Golda Och Academy's Award-Winning High School Newspaper

2.25.2016

Transforming the Trans Discussion

Alissa Lampert ‘18


The twenty-­first century has come with great leaps for transgender rights and awareness, but acceptance from all people is still out of reach.
The awareness for transgender people shot up in December 2014 with the suicide of trans girl Leelah Alcorn, whose suicide note was spread across social media and news outlets. It explained that the restrictions placed by her parents, which stopped her from being the person she truly was, caused a depression that led her to kill herself.
However, Alcorn’s story was only the first of an endless stream of reports of trans people choosing to end their lives or having their lives ended for them. The growing awareness of issues in the transgender community has since seen an increase in publicity and notoriety.
Although an effective method of raising awareness, publicizing the deaths cannot solve all of the problems trans people face. News outlets will often misgender the trans person, refuse to acknowledge that their death came about from a hate crime, or slander them in their newsfeed.
Although social media may just be a lighthearted way to communicate, it is also where the true facts about trans people’s deaths truly lie.
The impressive awareness on Twitter and other media outlets, however, has yet to show its face in schools. Schools rarely teach about other genders besides cisgender, where one’s gender identity matches their assigned sex, leaving students unaware of other genders. Children who grow up in stereotypically religious households may never learn about tolerance of transgender people and might grow up thinking being transgender is a sin.
At the end of November 2015, TIME Magazine reported that a Wisconsin school had cancelled a reading of a book about a transgender girl after backlash from conservative parents. The school had planned this reading to honor one of its own students who had come out as transgender.
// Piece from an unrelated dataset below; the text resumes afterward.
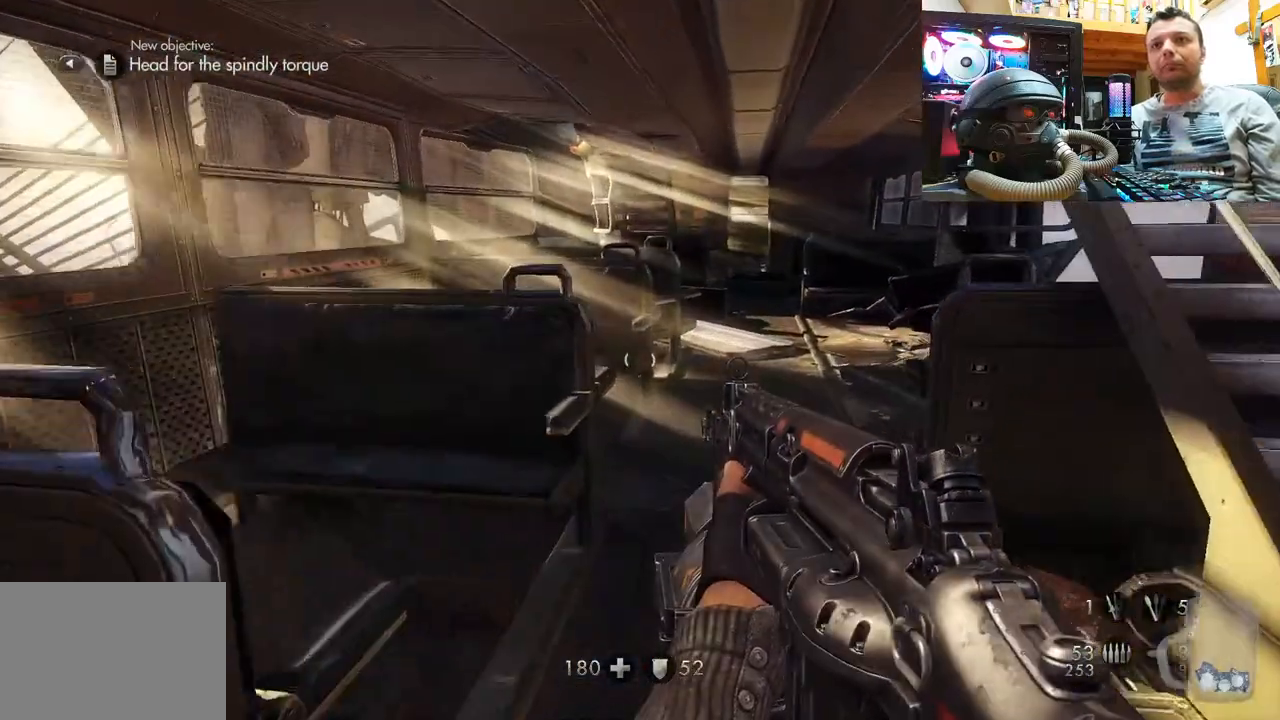
{"buttons": [], "left_stick": "up", "right_stick": "down-right", "events": [[100, "DPAD_RIGHT", "up"], [383, "right_stick", "down-right"]]}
Because some scared parents did not want their children exposed to a life they did not agree with, these children may now grow up unaware, or potentially even biased against trans people.
Golda Och is a much more progressive school than this Wisconsin school, but it still has its own issues.
When questioned about how they felt regarding GOA’s teaching of acceptance, one student said that, although GOA tries to be open and accepting, there is ignorance in relation to other genders in school activities, such as how gym teachers split up fitness levels based on the assumed gender of a person, rather than skill.
However, the student also praised GOA’s attempts at raising awareness, saying, “Something positive about our school is that sometimes they actually try. Last year we had our Judaic study day and they actually had a full study for Leelah Alcorn. They did really well, besides the exclusion of nonbinary genders, but they explained transgenderism, Leelah's negative experience and how society is really a bad place for [transgender people] well.”
Sophomore Dina Doctoroff agreed with this view.
“They’re not even mentioning [nonbinary genders],” Doctoroff said. “I didn’t even know about other genders until a friend mentioned it.”
Other students echoed Doctoroff’s comments, saying that the main place they learned about other genders, including transgender people, was from the media, not school.
“In general, our school is open minded,” sophomore Liora Finkel said, “but has very little experience regarding the LGBTQ+ community, so we would love to make everyone feel comfortable.”
Mr. Shapiro, the Head of School, feels that the school has seen a “tremendous amount of change” in the last 13 years in the area of gender identity and that it is an issue that falls in line with GOA’s mission as a Jewish day school.
“As a community, we need to understand nuances and practice what we preach,” he said. “The ultimate goal is school being as open and inclusive as possible.”
Shapiro’s words are not hollow, however, as they have been followed up with action. This school year, the guidance department has been to two conferences to discuss the topic and a delegation of students was sent to a separate event. The school is taking an initiative to further familiarize itself with the topic and become experienced.
Students and teachers alike are for promoting this issue’s awareness in the school and  upper school principal Ms. Stodolski could not agree more.
“From listening to conversations with guidance and Mr. Herskowitz,” she said, “I know that this is a school that wants to support the LGBT community.”
Stodolski specifically mentioned Keshet as a resource, as the organization works toward fostering equality and inclusion of LGBT youth in Jewish life. She also added that her time spent at Gan Academy in Waltham, MA and the Hudson School in Hoboken has provided her with somewhat of a frame of reference, as both schools strived to increase their support of LGBT students.
“[At the Hudson School] many students were out as homosexual, and as a result, there was a high level of comfort for all,” she said.
Shapiro and Stodolski are clearly a united front on this issue, and along with the guidance department and the support of the GOA student body, the way gender is discussed and viewed on campus should continue to evolve.

“Above everything else,” Shapiro said, “I want for every student to feel comfortable and accepted however they are or however they want to be seen.”